■ **To-do item**
Among the entries that follow, find every line with the word "región" and copy it.

■ **Saved data entries**
########################################

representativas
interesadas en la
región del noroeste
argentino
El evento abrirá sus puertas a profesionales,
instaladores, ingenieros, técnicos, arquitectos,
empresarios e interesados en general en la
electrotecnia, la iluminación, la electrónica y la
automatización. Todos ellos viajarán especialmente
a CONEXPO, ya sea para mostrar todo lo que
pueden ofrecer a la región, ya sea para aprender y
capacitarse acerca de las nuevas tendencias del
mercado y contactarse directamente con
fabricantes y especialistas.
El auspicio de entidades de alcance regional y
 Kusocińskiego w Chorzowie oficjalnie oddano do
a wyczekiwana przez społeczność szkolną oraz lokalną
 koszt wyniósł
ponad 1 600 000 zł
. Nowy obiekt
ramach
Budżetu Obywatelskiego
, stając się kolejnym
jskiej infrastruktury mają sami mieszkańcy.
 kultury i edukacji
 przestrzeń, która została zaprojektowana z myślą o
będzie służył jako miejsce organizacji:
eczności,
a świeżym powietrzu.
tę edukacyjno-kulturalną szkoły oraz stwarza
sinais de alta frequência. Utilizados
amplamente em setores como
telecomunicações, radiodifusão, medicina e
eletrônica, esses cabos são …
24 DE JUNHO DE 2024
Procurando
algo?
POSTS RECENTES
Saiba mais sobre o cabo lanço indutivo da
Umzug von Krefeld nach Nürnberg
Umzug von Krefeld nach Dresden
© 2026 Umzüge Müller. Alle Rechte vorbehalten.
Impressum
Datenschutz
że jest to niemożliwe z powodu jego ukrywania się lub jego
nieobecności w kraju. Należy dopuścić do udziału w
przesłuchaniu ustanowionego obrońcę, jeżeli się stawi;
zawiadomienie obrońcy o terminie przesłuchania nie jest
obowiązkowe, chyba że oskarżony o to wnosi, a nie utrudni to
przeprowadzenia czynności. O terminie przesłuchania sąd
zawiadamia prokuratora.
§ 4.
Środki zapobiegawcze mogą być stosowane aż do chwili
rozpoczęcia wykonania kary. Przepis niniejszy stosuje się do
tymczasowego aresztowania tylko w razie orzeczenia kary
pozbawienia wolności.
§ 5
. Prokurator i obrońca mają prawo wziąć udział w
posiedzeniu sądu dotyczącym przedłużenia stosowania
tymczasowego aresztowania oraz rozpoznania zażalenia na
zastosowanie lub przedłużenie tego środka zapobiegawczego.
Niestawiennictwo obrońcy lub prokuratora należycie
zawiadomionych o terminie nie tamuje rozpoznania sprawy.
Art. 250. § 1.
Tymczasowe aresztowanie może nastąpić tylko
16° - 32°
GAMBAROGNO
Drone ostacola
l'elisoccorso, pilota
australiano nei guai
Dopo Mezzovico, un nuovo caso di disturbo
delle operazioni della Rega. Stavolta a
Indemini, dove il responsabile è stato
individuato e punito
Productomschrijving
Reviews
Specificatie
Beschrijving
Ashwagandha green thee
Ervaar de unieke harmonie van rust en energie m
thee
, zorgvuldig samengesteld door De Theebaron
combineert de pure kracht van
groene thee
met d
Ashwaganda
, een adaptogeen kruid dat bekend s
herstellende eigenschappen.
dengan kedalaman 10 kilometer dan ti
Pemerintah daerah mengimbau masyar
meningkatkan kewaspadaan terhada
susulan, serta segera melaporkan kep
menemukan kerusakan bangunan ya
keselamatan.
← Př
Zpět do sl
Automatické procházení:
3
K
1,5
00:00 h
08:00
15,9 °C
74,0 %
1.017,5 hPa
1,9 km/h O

########################################

■ **Response for this exercise**
región del noroeste
pueden ofrecer a la región, ya sea para aprender y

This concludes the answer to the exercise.